Do third: Secure your subscription forms
Malicious hackers create "bots" that add a single email address to thousands of online forms. This single address will get flooded with emails and be rendered temporarily useless. Think thousands of messages a minute.
Understandably, this can be concerning and create deliverability issues if some of these signups happen to be live addresses that mark your email as spam. We'll answer some of the common questions you may have.
Because of this, it's essential to implement CAPTCHA on your inline subscription forms.
Importing lists when migrating to ActiveCampaign
If you're migrating to ActiveCampaign from another platform, carefully review each list you're about to bring over and break each into three separate categories: Subscribed, Bounced, and Unsubscribed. Then import each category separately. Doing so will help you avoid sending emails to bounced and unsubscribed contacts, which can harm your deliverability and sender health.
Migrating subscribed contacts
For subscribed contacts, you'll want to import them into your list with a "Subscribed" status. This can be done by selecting "Import As Active Contact" on the import page when you upload your CSV file.
Contacts you'll want to import with a Subscribed status are those who:
- Explicitly opted into receiving marketing emails from you (meaning, no rented or purchased lists)
- You've emailed in the last year
- Engaged with your communications within the last 12 months
When importing these contacts, you'll want to add a tag to show that they are Subscribed and came from your former platform. For example, the tag could look like this: subscribed_youroldplatform.
We recommend you import the following information from your previous platform (if available) when you import subscribed contacts. This information can be included in your CSV import file and can be mapped to a custom field you create in your ActiveCampaign account:
- Engagement score
Some email marketing platforms, such as MailChimp, give contacts engagement scores. You can import these scores into your ActiveCampaign account and use them to create your contact scoring system.

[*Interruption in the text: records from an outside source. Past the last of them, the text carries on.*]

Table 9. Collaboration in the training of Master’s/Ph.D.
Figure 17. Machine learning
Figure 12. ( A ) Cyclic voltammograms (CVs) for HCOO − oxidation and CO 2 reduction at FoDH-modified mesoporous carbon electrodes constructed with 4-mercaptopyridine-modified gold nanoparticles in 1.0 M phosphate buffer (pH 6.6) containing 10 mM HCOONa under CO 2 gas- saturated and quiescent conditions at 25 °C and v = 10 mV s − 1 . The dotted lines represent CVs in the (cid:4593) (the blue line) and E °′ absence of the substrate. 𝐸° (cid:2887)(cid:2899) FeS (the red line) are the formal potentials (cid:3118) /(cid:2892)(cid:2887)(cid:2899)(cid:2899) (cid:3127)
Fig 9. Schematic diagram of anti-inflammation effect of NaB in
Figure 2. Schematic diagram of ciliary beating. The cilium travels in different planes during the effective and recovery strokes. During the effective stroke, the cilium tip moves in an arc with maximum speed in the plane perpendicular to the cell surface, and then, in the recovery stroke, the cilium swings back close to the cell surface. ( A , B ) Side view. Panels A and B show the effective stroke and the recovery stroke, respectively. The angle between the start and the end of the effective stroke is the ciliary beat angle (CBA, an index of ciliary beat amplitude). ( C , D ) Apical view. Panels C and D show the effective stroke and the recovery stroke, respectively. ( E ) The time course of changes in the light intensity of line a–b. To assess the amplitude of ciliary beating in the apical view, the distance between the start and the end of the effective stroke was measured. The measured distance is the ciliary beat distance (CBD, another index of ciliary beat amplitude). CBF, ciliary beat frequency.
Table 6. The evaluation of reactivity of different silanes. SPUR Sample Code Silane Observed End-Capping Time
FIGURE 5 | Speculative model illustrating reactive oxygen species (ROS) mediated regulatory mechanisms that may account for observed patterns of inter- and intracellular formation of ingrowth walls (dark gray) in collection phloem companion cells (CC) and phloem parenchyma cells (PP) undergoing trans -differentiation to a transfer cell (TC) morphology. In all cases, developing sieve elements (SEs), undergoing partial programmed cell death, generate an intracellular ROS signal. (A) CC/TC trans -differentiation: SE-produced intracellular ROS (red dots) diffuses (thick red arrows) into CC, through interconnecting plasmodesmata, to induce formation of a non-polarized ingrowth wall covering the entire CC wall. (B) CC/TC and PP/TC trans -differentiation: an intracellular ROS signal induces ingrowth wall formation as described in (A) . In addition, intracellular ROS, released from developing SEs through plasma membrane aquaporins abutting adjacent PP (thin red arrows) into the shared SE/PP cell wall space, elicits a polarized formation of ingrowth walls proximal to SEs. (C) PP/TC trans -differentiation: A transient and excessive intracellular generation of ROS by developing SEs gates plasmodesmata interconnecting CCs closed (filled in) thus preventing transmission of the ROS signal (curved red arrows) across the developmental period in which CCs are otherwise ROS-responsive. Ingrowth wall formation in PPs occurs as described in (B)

In addition, you can use this information to create segments of your contacts. Doing so will make it easy to send emails to your most engaged subscribers first to warm up your sending server properly. We recommend this deliverability best practice to all clients who migrate to ActiveCampaign. Read this Deliverability in your first 30 days help article for more information. - Most recent engagement date
Once imported, you can use this data to create segments of your contacts. As you warm up your sending server, you'll want to send emails to contacts who most recently engaged with you, for example, within the last 30-60 days. These contacts are more likely to engage with emails you send from your ActiveCampaign account, which will help you establish a long-term, healthy sender reputation. - List opt-in date
You'll want to include the opt-in list date in your import because it helps to prove opt-in consent.
Migrating bounced contacts
You'll want to add contacts who received a bounced status on your previous platform separately to your Exclusion List. An exclusion list is a list of email addresses prevented from receiving campaigns and automation emails from you. Each ActiveCampaign account comes with an Exclusion list.
In addition, you'll want to apply a tag to these contacts upon import, noting that they bounced from a list on your previous platform. For example, the tag could look like this: bounced_listname_youroldplatform.
When importing these contacts, you will want to use the "Import as Excluded" option in the "Import Options" dropdown. You do not need to select a list under the "Select List(s)" option for this import.
Migrating unsubscribed contacts
For contacts who received an unsubscribed status on your previous platform, you'll want to import them separately to your list as Unsubscribed contacts and apply a tag to them upon import that shows they previously unsubscribed. For example, the tag could look like this: unsubscribed_youroldplatform.
When importing these contacts, you will want to select the list of the contacts unsubscribed from under "Select lists" and use the "Import as Unsubscribed Contact" option located in the "Import Options" dropdown.